_WHAT THIS EXERCISE ASKS_:
(1) Duplicate the passage of the Leipzig travel essay starting at "During my day" and ending at "editor in Prague.".
(2) Answer these questions using the Leipzig travel essay:
(a) How many fur companies were located on the Brühl at the turn of the 20th century?
(b) On what site does the Memorial Museum stand?
(c) In which city does the essay's writer work?
(3) Summarize the Leipzig travel essay in two sentences.
---------- DOCUMENT
There were many places in Leipzig that I did not have time to explore. For instance, I would have loved to have visited the museums in the former houses of Mendelssohn and Schumann. I longed to see the richly decorated facades of buildings on the Brühl, where, at the turn of the 20th century, 700 fur companies had been located. I would like to linger in the Baroque Coffee Baum, where famous musicians had once gathered. The Memorial Museum, at the site of the former State Security forces, would certainly allow insights into the terror-ridden years as part of East Germany.  There are other museums that I wanted to visit as well– the Grassi Museum of Applied Arts and the Museum of Fine Arts are just two examples.

During my day in Leipzig, I gained so much knowledge about life in the city and in Germany, especially from the middle of the 19th century to the present. I was won over by the architecture, both modern and historic. I left Leipzig, knowing I had to return in the not-so-distant future. Its strong impression will forever be stamped in my memory.

Tracy A. Burns is a writer, proofreader and editor in Prague.
--------------------
---------- GIVEN MATERIAL
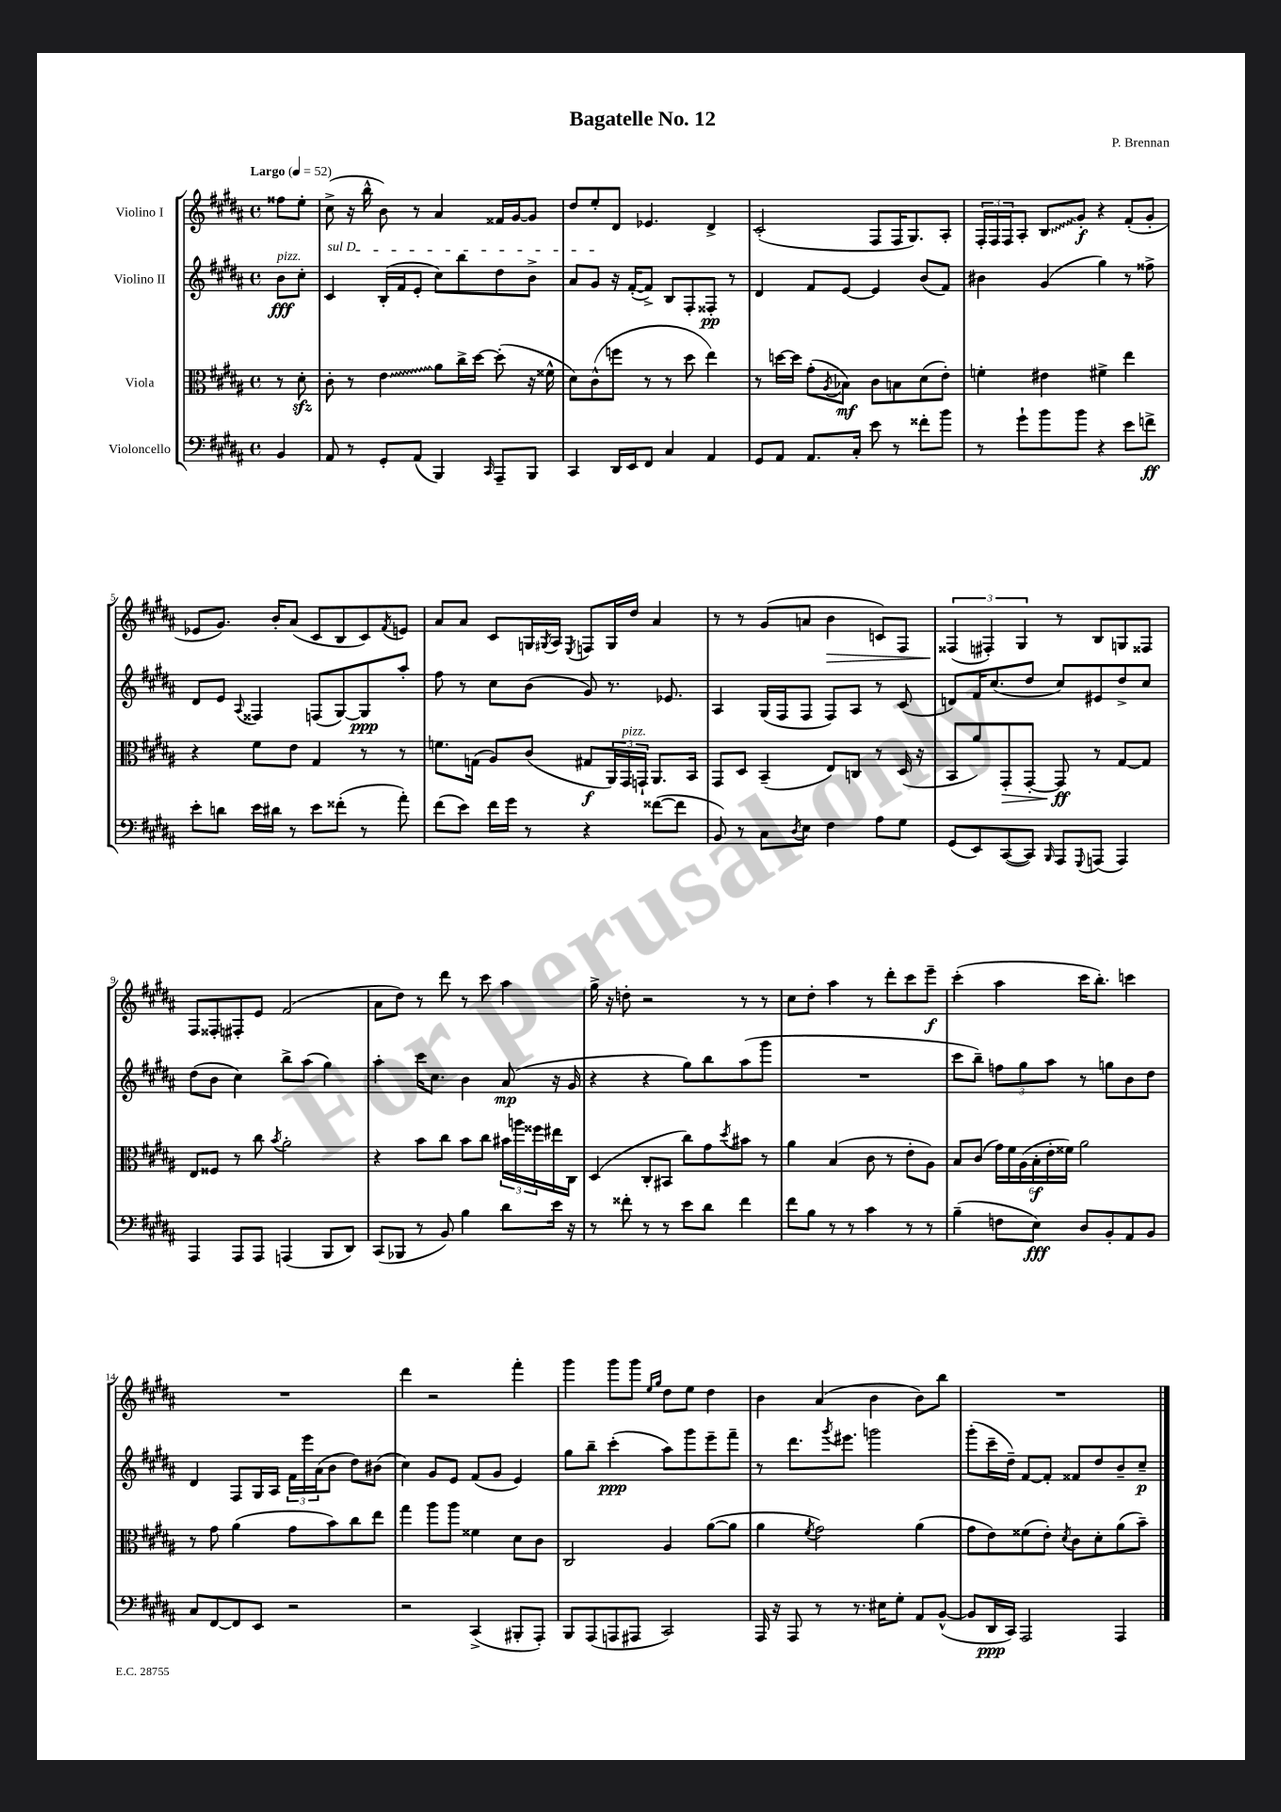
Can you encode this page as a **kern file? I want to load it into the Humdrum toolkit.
--------------------
_RESPONSES BY TASK_:
(1)
During my day in Leipzig, I gained so much knowledge about life in the city and in Germany, especially from the middle of the 19th century to the present. I was won over by the architecture, both modern and historic. I left Leipzig, knowing I had to return in the not-so-distant future. Its strong impression will forever be stamped in my memory.

Tracy A. Burns is a writer, proofreader and editor in Prague.

(2)
(a) 700
(b) The site of the former State Security forces
(c) Prague

(3) The writer did not have time to see many places in Leipzig, among them the museums in the former houses of Mendelssohn and Schumann, the facades on the Brühl, the Coffee Baum, the Memorial Museum and other museums. Still, the day brought much knowledge about life in the city and in Germany, the architecture won the writer over, and the writer left knowing a return had to come.